* Task set:
1: Please list every year that appears under the "20th May" heading in the calendar notes.
2: Repeat the stretch of the calendar notes from "National Flag Day" through "your football skills.".

* Document passage:

# # # #

20th June

National Flag Day (Argentina)/Día de la Bandera Nacional: Make flag (toothpick, post-it note) and stick on map. This is a day for learning to tango and practising your football skills.

Eritrea Martyr’s Day: Eritreans around the world celebrate this day, reminding themselves of the sacrifices made by nearly a quarter of their country’s men and women trying to gain independence from Ethiopia (after British rule abandoned them and the UN said, oh be a federation with Ethiopia as a compromise). Ethiopia loses its access to ports if Eritrea becomes its own country, and they fought about it for 30 years. They celebrate with a lot of songs and poems about the sacrifices made by their people. Older children might be interested in listening to some and trying to write their own.

dragonboats

Dragon Boats Festival: (2015: actually held on the fifth day of the fifth moon). Celebrates the peak of masculine energies with the symbol of the dragon (it’s midsummer, the Sun is masculine, dragons are masculine, it’s all very logical). We make dragon boats out of the bottoms of plastic milk bottles (the six-pinters) and decorate with sweet wrappers and paints; float on sea, pond or stream but fish them out before you go home – no littering! Make or buy Chinese dumplings (zongzi), tell the story of Zhong Kui.

West Virginia founded (1863): famous for lumberjacks, caves, coal mines.

20th May

1570 Theatrus Orbis Terrarum published, first modern atlas

1609 Shakespeare’s Sonnets first published

1927 Charles Lindberg sets off on the first nonstop flight across the Atlantic; 1932 Amelia Earhardt does the same, first time by a woman.

 

Josephine Baker Day – an American-born French entertainer who helped in the civil rights movement in America by refusing to perform for segregated audiences.

# # # #

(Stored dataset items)
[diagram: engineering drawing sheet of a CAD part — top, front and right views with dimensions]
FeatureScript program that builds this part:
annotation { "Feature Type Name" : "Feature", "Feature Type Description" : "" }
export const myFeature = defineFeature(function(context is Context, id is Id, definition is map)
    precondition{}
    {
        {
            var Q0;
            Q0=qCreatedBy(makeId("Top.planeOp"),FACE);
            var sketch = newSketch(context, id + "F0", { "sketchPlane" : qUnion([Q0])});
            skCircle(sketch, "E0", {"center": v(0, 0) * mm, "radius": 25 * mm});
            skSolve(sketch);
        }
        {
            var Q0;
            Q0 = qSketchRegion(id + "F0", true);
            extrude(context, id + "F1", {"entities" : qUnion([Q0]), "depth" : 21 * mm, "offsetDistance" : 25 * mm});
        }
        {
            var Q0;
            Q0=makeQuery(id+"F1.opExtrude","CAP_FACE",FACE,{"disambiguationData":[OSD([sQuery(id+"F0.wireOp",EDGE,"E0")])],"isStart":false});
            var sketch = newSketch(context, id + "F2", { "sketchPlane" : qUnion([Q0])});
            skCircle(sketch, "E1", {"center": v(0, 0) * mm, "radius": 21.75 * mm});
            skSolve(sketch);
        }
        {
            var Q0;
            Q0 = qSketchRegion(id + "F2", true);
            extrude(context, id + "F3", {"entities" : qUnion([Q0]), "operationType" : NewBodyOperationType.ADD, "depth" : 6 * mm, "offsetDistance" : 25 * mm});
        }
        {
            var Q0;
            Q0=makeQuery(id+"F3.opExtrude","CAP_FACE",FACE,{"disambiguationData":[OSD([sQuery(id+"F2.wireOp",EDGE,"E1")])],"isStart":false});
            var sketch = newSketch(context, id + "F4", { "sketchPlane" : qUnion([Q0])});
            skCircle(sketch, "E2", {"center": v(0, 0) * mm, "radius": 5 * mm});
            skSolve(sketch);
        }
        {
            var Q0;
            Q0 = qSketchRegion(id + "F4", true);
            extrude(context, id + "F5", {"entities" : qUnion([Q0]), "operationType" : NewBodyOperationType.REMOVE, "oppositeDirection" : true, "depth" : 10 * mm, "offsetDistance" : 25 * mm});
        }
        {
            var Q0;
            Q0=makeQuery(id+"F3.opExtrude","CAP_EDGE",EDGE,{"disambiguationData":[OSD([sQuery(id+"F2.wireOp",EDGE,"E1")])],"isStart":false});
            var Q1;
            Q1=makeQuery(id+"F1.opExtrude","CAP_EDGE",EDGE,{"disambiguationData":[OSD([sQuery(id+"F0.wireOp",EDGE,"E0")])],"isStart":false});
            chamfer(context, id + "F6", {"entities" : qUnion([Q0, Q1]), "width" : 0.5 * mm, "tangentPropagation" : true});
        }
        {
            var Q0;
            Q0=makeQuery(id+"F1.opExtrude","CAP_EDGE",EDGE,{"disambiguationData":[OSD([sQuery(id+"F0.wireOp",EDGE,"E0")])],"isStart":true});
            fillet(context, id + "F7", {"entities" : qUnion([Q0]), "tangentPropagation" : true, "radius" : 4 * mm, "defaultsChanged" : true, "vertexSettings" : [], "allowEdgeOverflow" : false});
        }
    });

# # # #

* Solutions below:
1: 1570, 1609, 1927, 1932

2:
National Flag Day (Argentina)/Día de la Bandera Nacional: Make flag (toothpick, post-it note) and stick on map. This is a day for learning to tango and practising your football skills.